_TASKS TO COMPLETE:_
a) Answer these questions using the passage on revolutionary Peking opera:
(i) In what year was The Red Lantern first performed in Beijing?
(ii) Which group collectively produced In Praise of Longjiang?
(iii) What is the name of the heroine of In Praise of Longjiang?
b) Do these statements agree with the passage on revolutionary Peking opera? Answer yes or no for each and quote the words that decide it.
(i) The drama that In Praise of Longjiang was arranged from won an award from the Chinese Cultural Ministry in 1963.
(ii) Li Zhitian is the member of the anti-drought team who tried to prevent the damming of the river.
(iii) The Red Lantern was the most frequently performed of these works between 1964 and 1966.

It has been said that the Cultural Revolution began with the revolution in Peking opera. The Red Lantern played a significant part in the opening phase of the movement, praised officially by the authorities as 'a high quality modern Peking opera' after its first performance in Beijing in 1964 and subsequent revised performances in Shanghai and Guangdong in the following year, after which it was taken as a model for all varieties of regional Chinese operas. It was the most frequently performed of all these works between 1964 and 1966.

In Praise of Longjiang
The revolutionary Peking opera in Praise of Longjiang was the collective effort of the Shanghai Drama Group. It was arranged from a drama of the same title by Jiang Wen, Chen Shu and others. The drama received an outstanding award from the Chinese Cultural Ministry in the year of its first performance, 1963.

The opera is in every possible way conceived according to the doctringes laid down by the great promoter of the genre, Jiang Qing. Dramatically, the heroine Jiang Shuiying is built up according to the rule of "three levels of highlighting", that is, the building up of good characters among a large number of characters, the building up of the hero or heroine among the good characters, and the highlighting of the main hero or heroine among heroes and heroines. This is principally achieved by setting different levels of conflict around Jiang Shuiying. At one level, she is in confrontation with Li Zhitian, a committee member of the Longjiang Communist branch who has an image of individualism, owing to his refusal to allow the water much needed in the drought area to go through the three hundred acres of fertile land under his supervision. She is also in conflict with Huang Guozhong, a member of the anti-drought team who tried to prevent the damming of the river, an obvious enough common enemy. Last but not least, she identifies Chang Fu, a team-member with a middle class background, as a capitalist recidivist. Each of the villains creates a contrast with the heroine, who represents the best of Communism at work.

[Stored data]
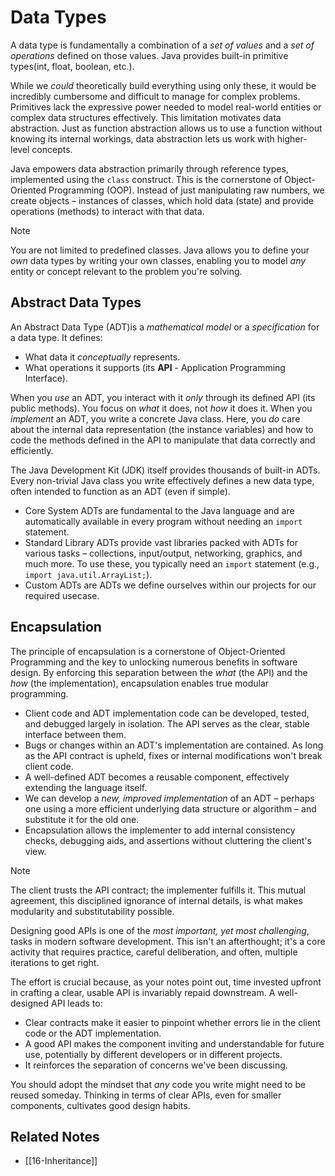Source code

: # Data Types

A data type is fundamentally a combination of a *set of values* and a *set of operations* defined on those values. Java provides built-in primitive types(int, float, boolean, etc.).

While we *could* theoretically build everything using only these, it would be incredibly cumbersome and difficult to manage for complex problems. Primitives lack the expressive power needed to model real-world entities or complex data structures effectively. This limitation motivates data abstraction. Just as function abstraction allows us to use a function without knowing its internal workings, data abstraction lets us work with higher-level concepts.

Java empowers data abstraction primarily through reference types, implemented using the `class` construct. This is the cornerstone of Object-Oriented Programming (OOP). Instead of just manipulating raw numbers, we create objects – instances of classes, which hold data (state) and provide operations (methods) to interact with that data.

>[!Note]
>You are not limited to predefined classes. Java allows you to define your *own* data types by writing your own classes, enabling you to model *any* entity or concept relevant to the problem you're solving.

## Abstract Data Types

An Abstract Data Type (ADT)is a *mathematical model* or a *specification* for a data type. It defines:

*   What data it *conceptually* represents.
*   What operations it supports (its **API** - Application Programming Interface).

When you *use* an ADT, you interact with it *only* through its defined API (its public methods). You focus on *what* it does, not *how* it does it. When you *implement* an ADT, you write a concrete Java class. Here, you *do* care about the internal data representation (the instance variables) and how to code the methods defined in the API to manipulate that data correctly and efficiently.

The Java Development Kit (JDK) itself provides thousands of built-in ADTs. Every non-trivial Java class you write effectively defines a new data type, often intended to function as an ADT (even if simple).

- Core System ADTs  are fundamental to the Java language and are automatically available in every program without needing an `import` statement. 
- Standard Library ADTs provide vast libraries packed with ADTs for various tasks – collections, input/output, networking, graphics, and much more. To use these, you typically need an `import` statement (e.g., `import java.util.ArrayList;`). 
- Custom  ADTs are ADTs we define ourselves within our projects for our required usecase.

## Encapsulation

The principle of encapsulation is a cornerstone of Object-Oriented Programming and the key to unlocking numerous benefits in software design. By enforcing this separation between the *what* (the API) and the *how* (the implementation), encapsulation enables true modular programming.

- Client code and ADT implementation code can be developed, tested, and debugged largely in isolation. The API serves as the clear, stable interface between them.
- Bugs or changes within an ADT's implementation are contained. As long as the API contract is upheld, fixes or internal modifications won't break client code.
- A well-defined ADT becomes a reusable component, effectively extending the language itself. 
- We can develop a *new, improved implementation* of an ADT – perhaps one using a more efficient underlying data structure or algorithm – and substitute it for the old one. 
- Encapsulation allows the implementer to add internal consistency checks, debugging aids, and assertions without cluttering the client's view.

> [!Note]
> The client trusts the API contract; the implementer fulfills it. This mutual agreement, this disciplined ignorance of internal details, is what makes modularity and substitutability possible.

Designing good APIs is one of the *most important, yet most challenging*, tasks in modern software development. This isn't an afterthought; it's a core activity that requires practice, careful deliberation, and often, multiple iterations to get right.

The effort is crucial because, as your notes point out, time invested upfront in crafting a clear, usable API is invariably repaid downstream. A well-designed API leads to:

- Clear contracts make it easier to pinpoint whether errors lie in the client code or the ADT implementation.
- A good API makes the component inviting and understandable for future use, potentially by different developers or in different projects.
- It reinforces the separation of concerns we've been discussing.

You should adopt the mindset that *any* code you write might need to be reused someday. Thinking in terms of clear APIs, even for smaller components, cultivates good design habits.


## Related Notes

- [[16-Inheritance]]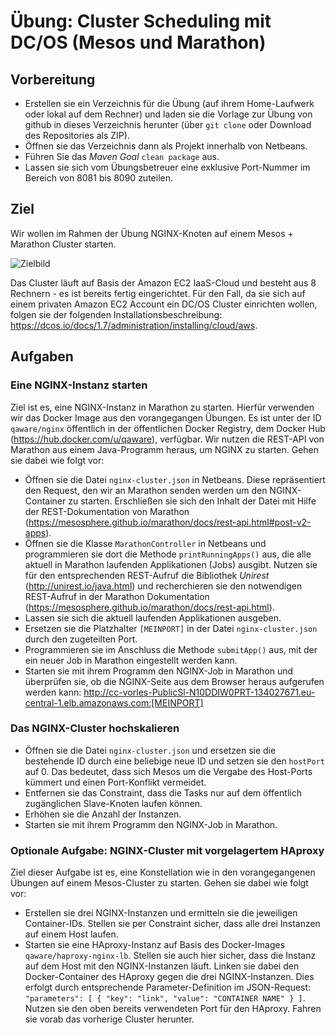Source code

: # Übung: Cluster Scheduling mit DC/OS (Mesos und Marathon)

## Vorbereitung
* Erstellen sie ein Verzeichnis für die Übung (auf ihrem Home-Laufwerk oder lokal auf dem Rechner) und laden sie die Vorlage zur Übung von github in dieses Verzeichnis herunter (über `git clone` oder Download des Repositories als ZIP).
* Öffnen sie das Verzeichnis dann als Projekt innerhalb von Netbeans.
* Führen Sie das *Maven Goal* `clean package` aus.
* Lassen sie sich vom Übungsbetreuer eine exklusive Port-Nummer im Bereich von 8081 bis 8090 zuteilen.

## Ziel
Wir wollen im Rahmen der Übung NGINX-Knoten auf einem Mesos + Marathon Cluster starten. 

![Zielbild](ziel.png)

Das Cluster läuft auf Basis der Amazon EC2 IaaS-Cloud und besteht aus 8 Rechnern - es ist bereits fertig eingerichtet. Für den Fall, da sie sich auf einem privaten Amazon EC2 Account ein DC/OS Cluster einrichten wollen, folgen sie der folgenden Installationsbeschreibung: https://dcos.io/docs/1.7/administration/installing/cloud/aws.

## Aufgaben
### Eine NGINX-Instanz starten
Ziel ist es, eine NGINX-Instanz in Marathon zu starten. Hierfür verwenden wir das Docker Image aus den vorangegangen Übungen. Es ist unter der ID `qaware/nginx` öffentlich in der öffentlichen Docker Registry, dem Docker Hub (https://hub.docker.com/u/qaware), verfügbar. Wir nutzen die REST-API von Marathon aus einem Java-Programm heraus, um NGINX zu starten. Gehen sie dabei wie folgt vor:
* Öffnen sie die Datei `nginx-cluster.json` in Netbeans. Diese repräsentiert den Request, den wir an Marathon senden werden um den NGINX-Container zu starten. Erschließen sie sich den Inhalt der Datei mit Hilfe der REST-Dokumentation von Marathon (https://mesosphere.github.io/marathon/docs/rest-api.html#post-v2-apps).
* Öffnen sie die Klasse `MarathonController` in Netbeans und programmieren sie dort die Methode `printRunningApps()` aus, die alle aktuell in Marathon laufenden Applikationen (Jobs) ausgibt. Nutzen sie für den entsprechenden REST-Aufruf die Bibliothek *Unirest* (http://unirest.io/java.html) und recherchieren sie den notwendigen REST-Aufruf in der Marathon Dokumentation (https://mesosphere.github.io/marathon/docs/rest-api.html).
* Lassen sie sich die aktuell laufenden Applikationen ausgeben.
* Ersetzen sie die Platzhalter `[MEINPORT]` in der Datei `nginx-cluster.json` durch den zugeteilten Port.
* Programmieren sie im Anschluss die Methode `submitApp()` aus, mit der ein neuer Job in Marathon eingestellt werden kann.
* Starten sie mit ihrem Programm den NGINX-Job in Marathon und überprüfen sie, ob die NGINX-Seite aus dem Browser heraus aufgerufen werden kann: http://cc-vorles-PublicSl-N10DDIW0PRT-134027671.eu-central-1.elb.amazonaws.com:[MEINPORT]

### Das NGINX-Cluster hochskalieren
* Öffnen sie die Datei `nginx-cluster.json` und ersetzen sie die bestehende ID durch eine beliebige neue ID und setzen sie den `hostPort` auf 0. Das bedeutet, dass sich Mesos um die Vergabe des Host-Ports kümmert und einen Port-Konflikt vermeidet.
* Entfernen sie das Constraint, dass die Tasks nur auf dem öffentlich zugänglichen Slave-Knoten laufen können.
* Erhöhen sie die Anzahl der Instanzen.
* Starten sie mit ihrem Programm den NGINX-Job in Marathon.

### Optionale Aufgabe: NGINX-Cluster mit vorgelagertem HAproxy
Ziel dieser Aufgabe ist es, eine Konstellation wie in den vorangegangenen Übungen auf einem Mesos-Cluster zu starten. Gehen sie dabei wie folgt vor:
* Erstellen sie drei NGINX-Instanzen und ermitteln sie die jeweiligen Container-IDs. Stellen sie per Constraint sicher, dass alle drei Instanzen auf einem Host laufen.
* Starten sie eine HAproxy-Instanz auf Basis des Docker-Images `qaware/haproxy-nginx-lb`. Stellen sie auch hier sicher, dass die Instanz auf dem Host mit den NGINX-Instanzen läuft. Linken sie dabei den Docker-Container des HAproxy gegen die drei NGINX-Instanzen. Dies erfolgt durch entsprechende Parameter-Definition im JSON-Request: `"parameters": [ { "key": "link", "value": "CONTAINER NAME" } ]`. Nutzen sie den oben bereits verwendeten Port für den HAproxy. Fahren sie vorab das vorherige Cluster herunter.
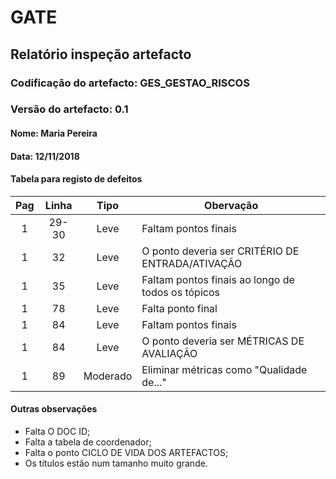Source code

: # GATE
## Relatório inspeção artefacto
### Codificação do artefacto: GES_GESTAO_RISCOS
### Versão do artefacto: 0.1
#### Nome: Maria Pereira
#### Data: 12/11/2018


#### Tabela para registo de defeitos
|Pag|Linha|Tipo|Obervação
|:---:|:---:|:---:|---
|1|29-30|Leve|Faltam pontos finais
|1|32|Leve|O ponto deveria ser CRITÉRIO DE ENTRADA/ATIVAÇÃO
|1|35|Leve|Faltam pontos finais ao longo de todos os tópicos
|1|78|Leve|Falta ponto final
|1|84|Leve|Faltam pontos finais
|1|84|Leve|O ponto deveria ser MÉTRICAS DE AVALIAÇÃO
|1|89|Moderado|Eliminar métricas como "Qualidade de..."


#### Outras observações
* Falta O DOC ID;
* Falta a tabela de coordenador;
* Falta o ponto CICLO DE VIDA DOS ARTEFACTOS;
* Os títulos estão num tamanho muito grande.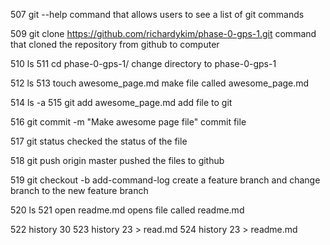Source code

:   507  git --help
  command that allows users to see a list of git commands

  509  git clone https://github.com/richardykim/phase-0-gps-1.git
  command that cloned the repository from github to computer

  510  ls
  511  cd phase-0-gps-1/
  change directory to phase-0-gps-1

  512  ls
  513  touch awesome_page.md
  make file called awesome_page.md

  514  ls -a
  515  git add awesome_page.md
  add file to git

  516  git commit -m "Make awesome page file"
  commit file

  517  git status
  checked the status of the file

  518  git push origin master
  pushed the files to github

  519  git checkout -b add-command-log
  create a feature branch and change branch to the new feature branch

  520  ls
  521  open readme.md
  opens file called readme.md
  
  522  history 30
  523  history 23 > read.md
  524  history 23 > readme.md
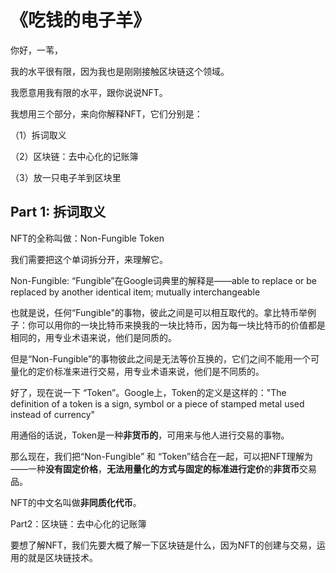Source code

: # 《吃钱的电子羊》

你好，一苇，

我的水平很有限，因为我也是刚刚接触区块链这个领域。

我愿意用我有限的水平，跟你说说NFT。

我想用三个部分，来向你解释NFT，它们分别是：

（1）拆词取义

（2）区块链：去中心化的记账簿

（3）放一只电子羊到区块里



## Part 1: 拆词取义

NFT的全称叫做：Non-Fungible Token

我们需要把这个单词拆分开，来理解它。

Non-Fungible: “Fungible”在Google词典里的解释是——able to replace or be replaced by another identical item; mutually interchangeable

也就是说，任何“Fungible"的事物，彼此之间是可以相互取代的。拿比特币举例子：你可以用你的一块比特币来换我的一块比特币，因为每一块比特币的价值都是相同的，用专业术语来说，他们是同质的。

但是“Non-Fungible”的事物彼此之间是无法等价互换的，它们之间不能用一个可量化的定价标准来进行交易，用专业术语来说，他们是不同质的。

好了，现在说一下 “Token”。Google上，Token的定义是这样的："The definition of a token is a sign, symbol or a piece of stamped metal used instead of currency"

用通俗的话说，Token是一种**非货币的**，可用来与他人进行交易的事物。

那么现在，我们把“Non-Fungible” 和 “Token”结合在一起，可以把NFT理解为——一种**没有固定价格**，**无法用量化的方式与固定的标准进行定价**的**非货币**交易品。

NFT的中文名叫做**非同质化代币**。

Part2：区块链：去中心化的记账簿

要想了解NFT，我们先要大概了解一下区块链是什么，因为NFT的创建与交易，运用的就是区块链技术。

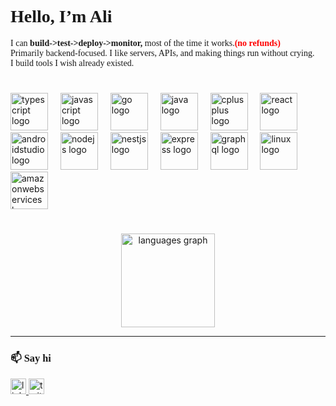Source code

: <h1 style="font-family: cursive;"> Hello, I’m Ali 👻 </h1>
<p style="font-family: cursive;">
I can <b> build->test->deploy->monitor, </B> most of the time it works.<b style="color: red;">(no refunds)</b> <br>
Primarily backend-focused. I like servers, APIs, and making things run without crying.<br>
I build tools I wish already existed.
</p>
<!-- # -->

<!-- ### 🔨 Stuff I’ve Done

- [**FakeGen**](https://fakegen.alisherfw.me) – Generate fake data for APIs with schema builder & REST endpoints.  
- [**SnapMark**](https://github.com/alisherfw/snapmark) – Collaborative markdown editor with real-time sync, built because Google Docs wasn’t hacker enough. -->

#

<div align="left">
  <img src="https://skillicons.dev/icons?i=ts" height="60" alt="typescript logo"  />
  <img width="12" />
  <img src="https://cdn.jsdelivr.net/gh/devicons/devicon/icons/javascript/javascript-original.svg" height="60" alt="javascript logo"  />
  <img width="12" />
  <img src="https://cdn.jsdelivr.net/gh/devicons/devicon/icons/go/go-original.svg" height="60" alt="go logo"  />
  <img width="12" />
  <img src="https://cdn.jsdelivr.net/gh/devicons/devicon/icons/java/java-original.svg" height="60" alt="java logo"  />
  <img width="12" />
  <img src="https://cdn.jsdelivr.net/gh/devicons/devicon/icons/cplusplus/cplusplus-original.svg" height="60" alt="cplusplus logo"  />
  <img width="12" />
  <img src="https://cdn.jsdelivr.net/gh/devicons/devicon/icons/react/react-original.svg" height="60" alt="react logo"  />
  <img width="12" />
  <img src="https://cdn.jsdelivr.net/gh/devicons/devicon/icons/androidstudio/androidstudio-original.svg" height="60" alt="androidstudio logo"  />
  <img width="12" />
  <img src="https://cdn.jsdelivr.net/gh/devicons/devicon/icons/nodejs/nodejs-original.svg" height="60" alt="nodejs logo"  />
  <img width="12" />
  <img src="https://skillicons.dev/icons?i=nestjs" height="60" alt="nestjs logo"  />
  <img width="12" />
  <img src="https://cdn.jsdelivr.net/gh/devicons/devicon/icons/express/express-original.svg" height="60" alt="express logo"  />
  <img width="12" />
  <img src="https://skillicons.dev/icons?i=graphql" height="60" alt="graphql logo"  />
  <img width="12" />
  <img src="https://cdn.jsdelivr.net/gh/devicons/devicon/icons/linux/linux-original.svg" height="60" alt="linux logo"  />
  <img width="12" />
  <img src="https://skillicons.dev/icons?i=aws" height="60" alt="amazonwebservices logo"  />
</div>

#

<div align="center">
  <img src="https://github-readme-stats.vercel.app/api/top-langs?username=alisherfw&locale=en&hide_title=false&layout=compact&card_width=320&langs_count=5&theme=monokai&hide_border=false&order=2" height="150" alt="languages graph"  />
</div>

---

### <h3 style="font-family: cursive;">📫 Say hi </h3>

<div align="left">
  <a href="https://linkedin.com/in/alisherfw" target="_blank">
    <img src="https://img.shields.io/static/v1?message=LinkedIn&logo=linkedin&label=&color=0077B5&logoColor=white&labelColor=&style=for-the-badge" height="25" alt="linkedin logo"  />
  </a>
  <a href="https://twitter.com/alisherfw" target="_blank">
    <img src="https://img.shields.io/static/v1?message=Twitter&logo=twitter&label=&color=1DA1F2&logoColor=white&labelColor=&style=for-the-badge" height="25" alt="twitter logo"  />
  </a>
</div>

###

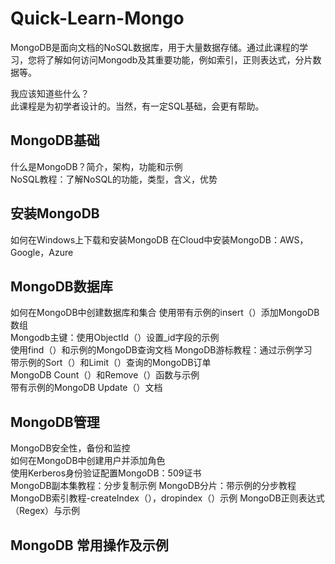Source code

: # Quick-Learn-Mongo	
MongoDB是面向文档的NoSQL数据库，用于大量数据存储。通过此课程的学习，您将了解如何访问Mongodb及其重要功能，例如索引，正则表达式，分片数据等。	



我应该知道些什么？	
此课程是为初学者设计的。当然，有一定SQL基础，会更有帮助。	



## MongoDB基础	
什么是MongoDB？简介，架构，功能和示例	
NoSQL教程：了解NoSQL的功能，类型，含义，优势	


## 安装MongoDB	
如何在Windows上下载和安装MongoDB	
在Cloud中安装MongoDB：AWS，Google，Azure	


## MongoDB数据库	
如何在MongoDB中创建数据库和集合	
使用带有示例的insert（）添加MongoDB数组	
Mongodb主键：使用ObjectId（）设置_id字段的示例	
使用find（）和示例的MongoDB查询文档	
MongoDB游标教程：通过示例学习	
带示例的Sort（）和Limit（）查询的MongoDB订单	
MongoDB Count（）和Remove（）函数与示例	
带有示例的MongoDB Update（）文档	


## MongoDB管理	
MongoDB安全性，备份和监控	
如何在MongoDB中创建用户并添加角色	
使用Kerberos身份验证配置MongoDB：509证书	
MongoDB副本集教程：分步复制示例	
MongoDB分片：带示例的分步教程	
MongoDB索引教程-createIndex（），dropindex（）示例	
MongoDB正则表达式（Regex）与示例	

## MongoDB 常用操作及示例

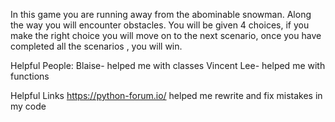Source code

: In this game you are running away from the abominable snowman. Along the way you will encounter obstacles.
You will be given 4 choices, if you make the right choice you will move on to the next scenario,
once you have completed all the scenarios , you will win.

Helpful People:
Blaise- helped me with classes
Vincent Lee- helped me with functions

Helpful Links
https://python-forum.io/
helped me rewrite and fix mistakes in my code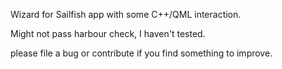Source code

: Wizard for Sailfish app with some C++/QML interaction. 

Might not pass harbour check, I haven't tested.

please file a bug or contribute if you find something to improve.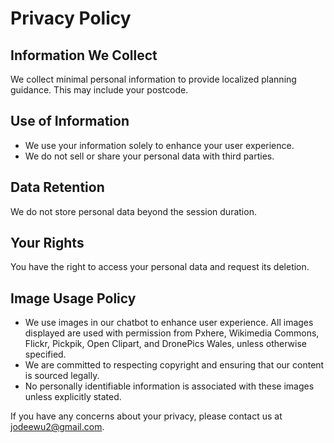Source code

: # Privacy Policy

## Information We Collect
We collect minimal personal information to provide localized planning guidance. This may include your postcode.

## Use of Information
- We use your information solely to enhance your user experience.
- We do not sell or share your personal data with third parties.

## Data Retention
We do not store personal data beyond the session duration.

## Your Rights
You have the right to access your personal data and request its deletion.

## Image Usage Policy
- We use images in our chatbot to enhance user experience. All images displayed are used with permission from Pxhere, Wikimedia Commons, Flickr, Pickpik, Open Clipart, and DronePics Wales, unless otherwise specified. 
- We are committed to respecting copyright and ensuring that our content is sourced legally.
- No personally identifiable information is associated with these images unless explicitly stated. 

If you have any concerns about your privacy, please contact us at jodeewu2@gmail.com.
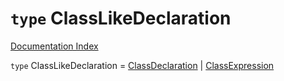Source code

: # `type` ClassLikeDeclaration

[Documentation Index](../README.md)

`type` ClassLikeDeclaration = [ClassDeclaration](../private.interface.ClassDeclaration/README.md) | [ClassExpression](../private.interface.ClassExpression/README.md)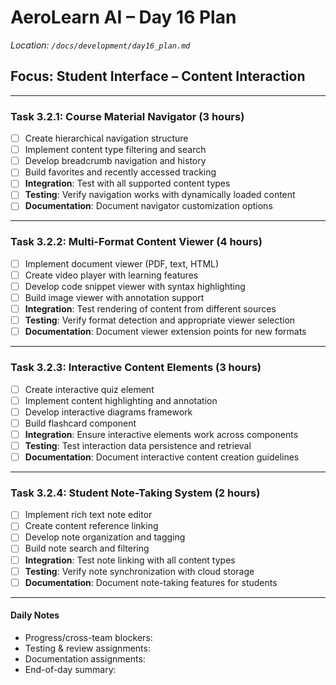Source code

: # AeroLearn AI – Day 16 Plan
*Location: `/docs/development/day16_plan.md`*

## Focus: Student Interface – Content Interaction

---

### Task 3.2.1: Course Material Navigator (3 hours)
- [ ] Create hierarchical navigation structure
- [ ] Implement content type filtering and search
- [ ] Develop breadcrumb navigation and history
- [ ] Build favorites and recently accessed tracking
- [ ] **Integration**: Test with all supported content types
- [ ] **Testing**: Verify navigation works with dynamically loaded content
- [ ] **Documentation**: Document navigator customization options

---

### Task 3.2.2: Multi-Format Content Viewer (4 hours)
- [ ] Implement document viewer (PDF, text, HTML)
- [ ] Create video player with learning features
- [ ] Develop code snippet viewer with syntax highlighting
- [ ] Build image viewer with annotation support
- [ ] **Integration**: Test rendering of content from different sources
- [ ] **Testing**: Verify format detection and appropriate viewer selection
- [ ] **Documentation**: Document viewer extension points for new formats

---

### Task 3.2.3: Interactive Content Elements (3 hours)
- [ ] Create interactive quiz element
- [ ] Implement content highlighting and annotation
- [ ] Develop interactive diagrams framework
- [ ] Build flashcard component
- [ ] **Integration**: Ensure interactive elements work across components
- [ ] **Testing**: Test interaction data persistence and retrieval
- [ ] **Documentation**: Document interactive content creation guidelines

---

### Task 3.2.4: Student Note-Taking System (2 hours)
- [ ] Implement rich text note editor
- [ ] Create content reference linking
- [ ] Develop note organization and tagging
- [ ] Build note search and filtering
- [ ] **Integration**: Test note linking with all content types
- [ ] **Testing**: Verify note synchronization with cloud storage
- [ ] **Documentation**: Document note-taking features for students

---

#### Daily Notes
- Progress/cross-team blockers:
- Testing & review assignments:
- Documentation assignments:
- End-of-day summary:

_ANSWERS FOR EACH ITEM:_
a)
(i) 1964
(ii) The Shanghai Drama Group
(iii) Jiang Shuiying

b)
(i) Yes: "The drama received an outstanding award from the Chinese Cultural Ministry in the year of its first performance, 1963."
(ii) No: "Huang Guozhong, a member of the anti-drought team who tried to prevent the damming of the river"
(iii) Yes: "It was the most frequently performed of all these works between 1964 and 1966."